“Maybe the surest way to know the self is not through looking in the mirror but going out for a walk.” – Mark Doty
I’ve been thinking about what is the poetry beyond the broken lines in verse novels. I love the muscle of narrative’s bright beginning, the arc to a climax, and reconciliation or fresh questions at the end. There’s something great about the shape of a beginning, middle, and end, going from A up to B and back down to C. In Aspects of the Novel, E.M. Forester distinguishes between story, giving the example of “the king died” and plot, which deepens and complicates into “the king died of grief.” Now there’s cause and effect, and emotion. It’s that element of feeling, which may be called lyric, which may bring the verse into narrative verse.

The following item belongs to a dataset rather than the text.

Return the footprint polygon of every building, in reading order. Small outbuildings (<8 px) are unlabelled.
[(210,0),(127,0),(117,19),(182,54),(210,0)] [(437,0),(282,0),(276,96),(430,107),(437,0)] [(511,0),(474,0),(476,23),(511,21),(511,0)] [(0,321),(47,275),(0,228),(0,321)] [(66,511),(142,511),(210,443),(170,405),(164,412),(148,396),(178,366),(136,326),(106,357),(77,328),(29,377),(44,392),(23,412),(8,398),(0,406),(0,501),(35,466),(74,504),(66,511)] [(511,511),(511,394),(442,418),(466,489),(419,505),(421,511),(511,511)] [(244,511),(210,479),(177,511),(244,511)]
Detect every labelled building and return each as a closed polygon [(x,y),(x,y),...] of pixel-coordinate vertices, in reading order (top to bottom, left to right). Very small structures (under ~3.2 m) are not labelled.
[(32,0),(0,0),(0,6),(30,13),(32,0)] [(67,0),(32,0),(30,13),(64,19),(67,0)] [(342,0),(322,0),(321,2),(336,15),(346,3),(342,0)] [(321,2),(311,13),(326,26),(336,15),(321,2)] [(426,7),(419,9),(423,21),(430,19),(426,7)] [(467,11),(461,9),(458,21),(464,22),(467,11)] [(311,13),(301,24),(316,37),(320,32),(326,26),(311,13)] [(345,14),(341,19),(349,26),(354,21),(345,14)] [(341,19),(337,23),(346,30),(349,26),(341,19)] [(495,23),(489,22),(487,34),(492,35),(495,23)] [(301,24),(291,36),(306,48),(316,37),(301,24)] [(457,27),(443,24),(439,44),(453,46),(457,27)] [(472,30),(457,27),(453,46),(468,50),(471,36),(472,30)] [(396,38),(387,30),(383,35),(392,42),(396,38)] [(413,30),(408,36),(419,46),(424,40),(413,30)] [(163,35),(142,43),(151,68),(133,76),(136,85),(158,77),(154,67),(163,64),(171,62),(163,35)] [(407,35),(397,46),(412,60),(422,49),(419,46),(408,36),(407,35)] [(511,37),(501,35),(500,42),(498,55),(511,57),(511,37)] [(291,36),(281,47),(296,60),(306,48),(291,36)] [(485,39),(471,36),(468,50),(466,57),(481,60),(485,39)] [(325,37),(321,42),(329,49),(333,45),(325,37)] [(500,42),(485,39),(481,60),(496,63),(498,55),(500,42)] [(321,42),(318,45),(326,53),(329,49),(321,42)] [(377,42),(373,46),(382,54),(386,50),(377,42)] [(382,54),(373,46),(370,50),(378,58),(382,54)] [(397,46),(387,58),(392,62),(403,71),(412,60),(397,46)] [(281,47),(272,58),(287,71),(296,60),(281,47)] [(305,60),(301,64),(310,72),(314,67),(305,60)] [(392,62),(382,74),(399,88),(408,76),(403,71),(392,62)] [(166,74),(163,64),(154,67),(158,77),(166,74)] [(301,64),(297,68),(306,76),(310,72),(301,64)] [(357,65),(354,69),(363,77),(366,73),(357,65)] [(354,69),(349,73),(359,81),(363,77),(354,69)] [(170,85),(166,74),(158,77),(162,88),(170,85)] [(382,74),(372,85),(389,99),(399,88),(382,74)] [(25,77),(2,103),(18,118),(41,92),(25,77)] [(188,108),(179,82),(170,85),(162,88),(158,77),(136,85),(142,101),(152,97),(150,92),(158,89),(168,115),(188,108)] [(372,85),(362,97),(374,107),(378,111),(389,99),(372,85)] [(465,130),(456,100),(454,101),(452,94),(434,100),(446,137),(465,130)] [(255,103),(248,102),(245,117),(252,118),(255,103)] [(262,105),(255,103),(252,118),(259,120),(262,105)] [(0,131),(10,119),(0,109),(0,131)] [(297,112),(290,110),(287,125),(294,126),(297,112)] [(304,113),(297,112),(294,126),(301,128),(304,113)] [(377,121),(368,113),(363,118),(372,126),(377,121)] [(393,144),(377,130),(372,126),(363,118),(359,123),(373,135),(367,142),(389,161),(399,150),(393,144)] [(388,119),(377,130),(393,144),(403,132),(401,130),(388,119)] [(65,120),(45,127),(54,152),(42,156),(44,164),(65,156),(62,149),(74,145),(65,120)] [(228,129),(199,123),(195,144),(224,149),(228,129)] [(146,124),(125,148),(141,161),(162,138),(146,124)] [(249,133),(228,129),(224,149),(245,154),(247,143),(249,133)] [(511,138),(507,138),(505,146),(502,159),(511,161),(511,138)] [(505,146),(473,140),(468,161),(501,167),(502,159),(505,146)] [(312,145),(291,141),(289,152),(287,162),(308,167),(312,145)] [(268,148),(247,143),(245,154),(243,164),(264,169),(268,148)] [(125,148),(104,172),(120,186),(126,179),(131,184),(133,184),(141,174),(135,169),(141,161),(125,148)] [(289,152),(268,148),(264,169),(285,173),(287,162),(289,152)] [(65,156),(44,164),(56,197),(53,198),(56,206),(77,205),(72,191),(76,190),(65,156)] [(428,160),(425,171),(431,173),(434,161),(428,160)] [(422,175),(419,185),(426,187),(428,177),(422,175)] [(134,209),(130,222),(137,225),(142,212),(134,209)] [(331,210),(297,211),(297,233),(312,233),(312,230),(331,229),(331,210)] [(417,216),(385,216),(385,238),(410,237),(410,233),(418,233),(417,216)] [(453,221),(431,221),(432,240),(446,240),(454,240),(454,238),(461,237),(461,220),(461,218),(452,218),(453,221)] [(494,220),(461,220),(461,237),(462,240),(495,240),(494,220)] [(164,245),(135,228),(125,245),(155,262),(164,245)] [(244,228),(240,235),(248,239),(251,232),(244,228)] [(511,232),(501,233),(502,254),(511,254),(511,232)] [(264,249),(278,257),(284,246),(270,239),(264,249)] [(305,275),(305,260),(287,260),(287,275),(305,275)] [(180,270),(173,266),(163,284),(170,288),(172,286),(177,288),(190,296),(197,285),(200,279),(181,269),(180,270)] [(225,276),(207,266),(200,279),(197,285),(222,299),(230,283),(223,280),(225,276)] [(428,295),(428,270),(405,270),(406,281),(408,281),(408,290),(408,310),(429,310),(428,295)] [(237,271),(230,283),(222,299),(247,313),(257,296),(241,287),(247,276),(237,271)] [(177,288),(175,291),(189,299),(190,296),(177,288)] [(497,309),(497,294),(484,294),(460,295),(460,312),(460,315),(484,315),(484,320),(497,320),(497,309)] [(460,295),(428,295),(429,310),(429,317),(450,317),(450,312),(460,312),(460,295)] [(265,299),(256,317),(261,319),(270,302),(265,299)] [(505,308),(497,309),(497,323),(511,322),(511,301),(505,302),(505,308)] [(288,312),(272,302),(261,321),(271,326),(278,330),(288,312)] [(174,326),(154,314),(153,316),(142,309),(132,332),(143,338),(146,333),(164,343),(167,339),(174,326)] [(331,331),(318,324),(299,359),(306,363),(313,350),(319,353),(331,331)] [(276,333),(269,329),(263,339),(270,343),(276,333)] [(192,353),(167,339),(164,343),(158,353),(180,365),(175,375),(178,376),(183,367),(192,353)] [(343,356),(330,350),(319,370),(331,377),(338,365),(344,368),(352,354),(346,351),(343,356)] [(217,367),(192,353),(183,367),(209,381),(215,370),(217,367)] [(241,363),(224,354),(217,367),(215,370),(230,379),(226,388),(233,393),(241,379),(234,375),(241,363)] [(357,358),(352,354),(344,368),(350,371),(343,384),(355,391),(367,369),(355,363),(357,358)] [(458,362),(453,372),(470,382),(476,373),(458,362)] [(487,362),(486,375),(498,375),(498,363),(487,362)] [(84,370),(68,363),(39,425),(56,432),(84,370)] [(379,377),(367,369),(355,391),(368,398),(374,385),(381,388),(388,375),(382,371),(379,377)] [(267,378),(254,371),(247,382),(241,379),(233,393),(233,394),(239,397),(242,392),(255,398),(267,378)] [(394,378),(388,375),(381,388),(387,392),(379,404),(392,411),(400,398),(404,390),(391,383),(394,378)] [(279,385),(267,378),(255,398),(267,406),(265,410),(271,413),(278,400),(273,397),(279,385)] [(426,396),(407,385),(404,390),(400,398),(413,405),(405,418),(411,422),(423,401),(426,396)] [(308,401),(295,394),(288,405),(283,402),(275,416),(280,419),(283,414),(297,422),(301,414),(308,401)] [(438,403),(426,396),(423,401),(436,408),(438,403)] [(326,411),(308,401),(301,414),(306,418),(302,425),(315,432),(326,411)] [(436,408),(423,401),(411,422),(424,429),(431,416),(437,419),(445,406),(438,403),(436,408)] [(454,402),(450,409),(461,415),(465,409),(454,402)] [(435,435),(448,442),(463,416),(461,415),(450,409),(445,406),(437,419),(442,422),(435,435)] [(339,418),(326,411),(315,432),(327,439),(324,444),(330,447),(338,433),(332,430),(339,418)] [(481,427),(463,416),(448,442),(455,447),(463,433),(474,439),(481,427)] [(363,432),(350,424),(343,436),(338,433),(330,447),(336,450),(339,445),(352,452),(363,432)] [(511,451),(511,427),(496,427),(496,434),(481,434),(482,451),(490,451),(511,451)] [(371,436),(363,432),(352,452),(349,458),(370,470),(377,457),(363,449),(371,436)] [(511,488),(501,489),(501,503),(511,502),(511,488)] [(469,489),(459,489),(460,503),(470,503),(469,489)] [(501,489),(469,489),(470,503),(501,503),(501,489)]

Of course feelings don’t mean gushing. Instead, it’s good to be on the lookout for the telling details that will lead to an inner life. One of poetry’s subversive powers is to ask us to slow down. I set my characters strolling, long looking, and perhaps finding a way inside.
Simply beautiful. I like the possibilities of your last sentence – that you set your characters on a stroll to plumb themselves, experience their own revelations, or that you set out on a stroll accompanied by your characters, who slowly reveal themselves to you.
By: Sarah Lamstein on March 5, 2015
at 5:58 pm
It is wonderful when the setting or character you started out with so roughly shows you possibilities. Thank you, Sarah.
By: jeannineatkins on March 6, 2015
at 1:13 am
A walk sounds like just hte thing. What a lovely post.
By: Kelly Ramsdell Fineman on March 6, 2015
at 6:48 pm
Hearing some spring birds on the walks — or at least that’s what i’m telling myself those new sounds are. I think there will be mad screams all across New England and beyond when any signs of green appear.